Supplied material
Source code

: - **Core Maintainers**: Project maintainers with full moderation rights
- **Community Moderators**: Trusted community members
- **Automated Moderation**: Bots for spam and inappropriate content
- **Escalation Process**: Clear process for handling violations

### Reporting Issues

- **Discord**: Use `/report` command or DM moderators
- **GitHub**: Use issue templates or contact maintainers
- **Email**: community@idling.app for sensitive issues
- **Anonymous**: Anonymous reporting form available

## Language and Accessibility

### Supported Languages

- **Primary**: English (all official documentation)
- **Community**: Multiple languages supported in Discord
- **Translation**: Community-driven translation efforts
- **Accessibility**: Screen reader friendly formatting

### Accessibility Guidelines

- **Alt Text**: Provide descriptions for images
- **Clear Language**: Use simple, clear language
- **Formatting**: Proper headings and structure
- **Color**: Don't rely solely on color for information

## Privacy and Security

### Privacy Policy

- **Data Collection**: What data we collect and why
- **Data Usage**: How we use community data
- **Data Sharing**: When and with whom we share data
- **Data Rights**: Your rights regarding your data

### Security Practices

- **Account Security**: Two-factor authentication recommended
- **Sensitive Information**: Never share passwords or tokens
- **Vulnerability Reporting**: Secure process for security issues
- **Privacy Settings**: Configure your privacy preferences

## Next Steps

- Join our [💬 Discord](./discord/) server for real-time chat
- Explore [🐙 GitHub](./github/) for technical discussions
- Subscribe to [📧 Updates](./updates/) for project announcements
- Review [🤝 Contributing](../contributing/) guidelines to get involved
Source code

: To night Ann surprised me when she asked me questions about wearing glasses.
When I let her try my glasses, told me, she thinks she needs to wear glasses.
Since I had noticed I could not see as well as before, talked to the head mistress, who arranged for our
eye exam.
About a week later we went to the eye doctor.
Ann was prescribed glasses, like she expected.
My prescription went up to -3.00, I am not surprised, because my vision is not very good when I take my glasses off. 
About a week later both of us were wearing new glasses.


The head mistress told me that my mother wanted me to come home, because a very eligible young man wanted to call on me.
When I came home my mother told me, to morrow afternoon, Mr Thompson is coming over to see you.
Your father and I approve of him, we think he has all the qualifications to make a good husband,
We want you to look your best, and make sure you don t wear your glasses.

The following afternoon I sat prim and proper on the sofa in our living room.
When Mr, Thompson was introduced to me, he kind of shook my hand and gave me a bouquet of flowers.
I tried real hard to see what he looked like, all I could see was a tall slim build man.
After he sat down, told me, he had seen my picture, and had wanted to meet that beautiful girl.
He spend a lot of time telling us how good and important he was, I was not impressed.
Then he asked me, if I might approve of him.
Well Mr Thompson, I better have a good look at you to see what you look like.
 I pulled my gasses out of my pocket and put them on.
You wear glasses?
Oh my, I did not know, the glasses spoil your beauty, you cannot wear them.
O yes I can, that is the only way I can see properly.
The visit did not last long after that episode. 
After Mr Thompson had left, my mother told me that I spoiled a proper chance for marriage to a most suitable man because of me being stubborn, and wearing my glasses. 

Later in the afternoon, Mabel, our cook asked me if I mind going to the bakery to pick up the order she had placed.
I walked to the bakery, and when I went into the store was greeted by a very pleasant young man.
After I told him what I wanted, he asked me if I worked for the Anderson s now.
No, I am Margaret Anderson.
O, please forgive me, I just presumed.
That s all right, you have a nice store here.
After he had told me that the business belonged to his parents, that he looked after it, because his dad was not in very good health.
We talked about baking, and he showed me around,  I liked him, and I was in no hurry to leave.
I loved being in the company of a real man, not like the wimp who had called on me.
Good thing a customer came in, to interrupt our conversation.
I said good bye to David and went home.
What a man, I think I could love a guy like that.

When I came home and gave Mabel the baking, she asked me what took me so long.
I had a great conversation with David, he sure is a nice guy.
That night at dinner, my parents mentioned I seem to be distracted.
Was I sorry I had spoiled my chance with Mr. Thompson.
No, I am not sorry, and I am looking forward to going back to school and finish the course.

Aim of the exercise
Can you give the listing again with "Privacy Policy" swapped for "Privacy Notice", leaving everything else unchanged?

Exercise output
Source code

: - **Core Maintainers**: Project maintainers with full moderation rights
- **Community Moderators**: Trusted community members
- **Automated Moderation**: Bots for spam and inappropriate content
- **Escalation Process**: Clear process for handling violations

### Reporting Issues

- **Discord**: Use `/report` command or DM moderators
- **GitHub**: Use issue templates or contact maintainers
- **Email**: community@idling.app for sensitive issues
- **Anonymous**: Anonymous reporting form available

## Language and Accessibility

### Supported Languages

- **Primary**: English (all official documentation)
- **Community**: Multiple languages supported in Discord
- **Translation**: Community-driven translation efforts
- **Accessibility**: Screen reader friendly formatting

### Accessibility Guidelines

- **Alt Text**: Provide descriptions for images
- **Clear Language**: Use simple, clear language
- **Formatting**: Proper headings and structure
- **Color**: Don't rely solely on color for information

## Privacy and Security

### Privacy Notice

- **Data Collection**: What data we collect and why
- **Data Usage**: How we use community data
- **Data Sharing**: When and with whom we share data
- **Data Rights**: Your rights regarding your data

### Security Practices

- **Account Security**: Two-factor authentication recommended
- **Sensitive Information**: Never share passwords or tokens
- **Vulnerability Reporting**: Secure process for security issues
- **Privacy Settings**: Configure your privacy preferences

## Next Steps

- Join our [💬 Discord](./discord/) server for real-time chat
- Explore [🐙 GitHub](./github/) for technical discussions
- Subscribe to [📧 Updates](./updates/) for project announcements
- Review [🤝 Contributing](../contributing/) guidelines to get involved
Source code

: To night Ann surprised me when she asked me questions about wearing glasses.
When I let her try my glasses, told me, she thinks she needs to wear glasses.
Since I had noticed I could not see as well as before, talked to the head mistress, who arranged for our
eye exam.
About a week later we went to the eye doctor.
Ann was prescribed glasses, like she expected.
My prescription went up to -3.00, I am not surprised, because my vision is not very good when I take my glasses off. 
About a week later both of us were wearing new glasses.


The head mistress told me that my mother wanted me to come home, because a very eligible young man wanted to call on me.
When I came home my mother told me, to morrow afternoon, Mr Thompson is coming over to see you.
Your father and I approve of him, we think he has all the qualifications to make a good husband,
We want you to look your best, and make sure you don t wear your glasses.

The following afternoon I sat prim and proper on the sofa in our living room.
When Mr, Thompson was introduced to me, he kind of shook my hand and gave me a bouquet of flowers.
I tried real hard to see what he looked like, all I could see was a tall slim build man.
After he sat down, told me, he had seen my picture, and had wanted to meet that beautiful girl.
He spend a lot of time telling us how good and important he was, I was not impressed.
Then he asked me, if I might approve of him.
Well Mr Thompson, I better have a good look at you to see what you look like.
 I pulled my gasses out of my pocket and put them on.
You wear glasses?
Oh my, I did not know, the glasses spoil your beauty, you cannot wear them.
O yes I can, that is the only way I can see properly.
The visit did not last long after that episode. 
After Mr Thompson had left, my mother told me that I spoiled a proper chance for marriage to a most suitable man because of me being stubborn, and wearing my glasses. 

Later in the afternoon, Mabel, our cook asked me if I mind going to the bakery to pick up the order she had placed.
I walked to the bakery, and when I went into the store was greeted by a very pleasant young man.
After I told him what I wanted, he asked me if I worked for the Anderson s now.
No, I am Margaret Anderson.
O, please forgive me, I just presumed.
That s all right, you have a nice store here.
After he had told me that the business belonged to his parents, that he looked after it, because his dad was not in very good health.
We talked about baking, and he showed me around,  I liked him, and I was in no hurry to leave.
I loved being in the company of a real man, not like the wimp who had called on me.
Good thing a customer came in, to interrupt our conversation.
I said good bye to David and went home.
What a man, I think I could love a guy like that.

When I came home and gave Mabel the baking, she asked me what took me so long.
I had a great conversation with David, he sure is a nice guy.
That night at dinner, my parents mentioned I seem to be distracted.
Was I sorry I had spoiled my chance with Mr. Thompson.
No, I am not sorry, and I am looking forward to going back to school and finish the course.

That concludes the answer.